Important: Document types conforming to the DITA standard do not need a doctype descriptor, as DITA documents are self-describing via the @class attribute.

Technically, the only configuration that must be in doctype.xml are

  • The ID and language attributes
  • Profiling attributes
  • Links
  • Graphics
  • Divisions (chunk boundaries)
  • Titles, for populating empty ID-IDREF links and creating ToC navigation of chunked divisions.

Titania Delivery needs this information in order to properly handle the references in a document. Most of the other configuration that can go into doctype.xml is more presentational. However, describing presentational elements in this file allows TD to apply default styling, leaving little to no need for doctype-specific XSLT.

Structural Elements

<doctype>
This is the root element of the file. It has the following attributes.
@id
Required. An identifier for the document type, captured as a property on documents of this type.
@id-attr
Optional.
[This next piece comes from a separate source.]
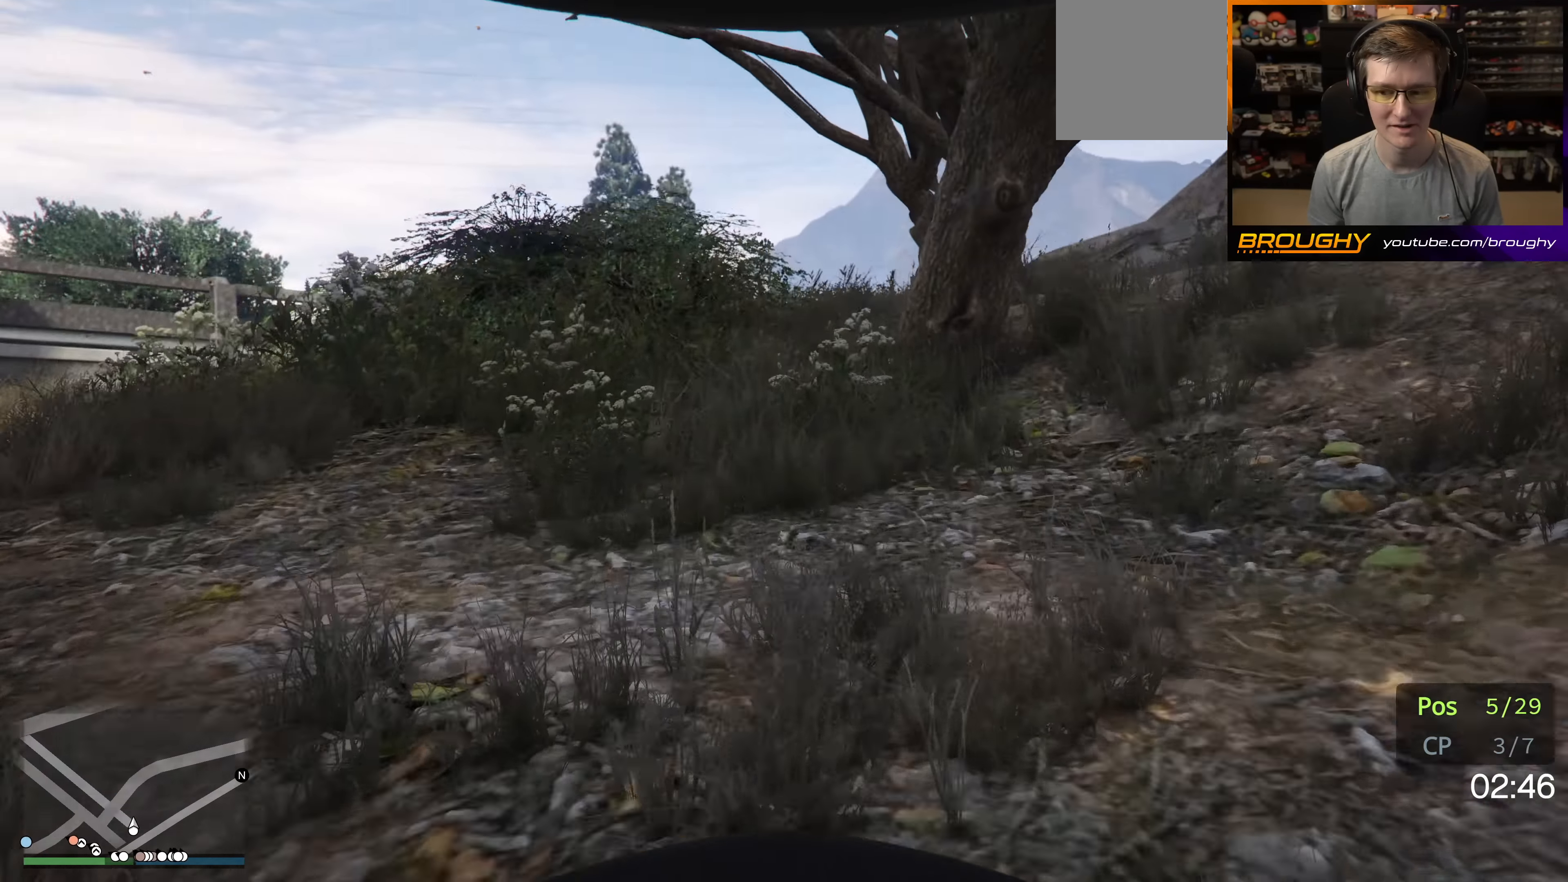
{"buttons": ["A"], "left_stick": "up", "right_stick": "center", "events": []}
The ID attribute from the document type. TD will look for @xml:id by default.
@lang-attr
Optional. The attribute in the DTD used to identify the language of an element. TD will look for @xml:lang by default.
<comment-element>
A single top-level tag describing the markup to use when embedding comments in XML. If no <comment-element> is present, then TD will use namespaced markup for comments.
@name
Required. The commenting element name.
@dispositionAttr
The attribute to use for disposition values.
@authorAttr
The attribute to use for the author's name.
@timestampAttr
The attribute to use for the timestamp.
@dataElement
The element to use for comment metadata, nested within a comment.
@dataKeyAttr
The attribute on the data element for the metadata key.
@dataValueAttr
The attribute to use for metadata values on the data element.
@wrapReplies
True or false. True by default. If true, replies will be wrapped in a data element with a key of "replies." (This is necessary in many content models where comment tags cannot be directly nested.)
<links>
Container for link element descriptions <idref>, <external>, and <fileref>.
<graphics>
Container for graphic element descriptions (<graphic>).
<specials>
Container for <special> descriptions. May carry a @type attribute containing the default special type for the nested descriptions.
<profling-atts>
Container for <profiling-att> descriptions.

Descriptive Elements

Each of the elements in the structural group above can optionally start with a <title> and/or <description> element providing a human-readable overview of the elements contained within. These are not required for the system, but are usful when maintaining the file.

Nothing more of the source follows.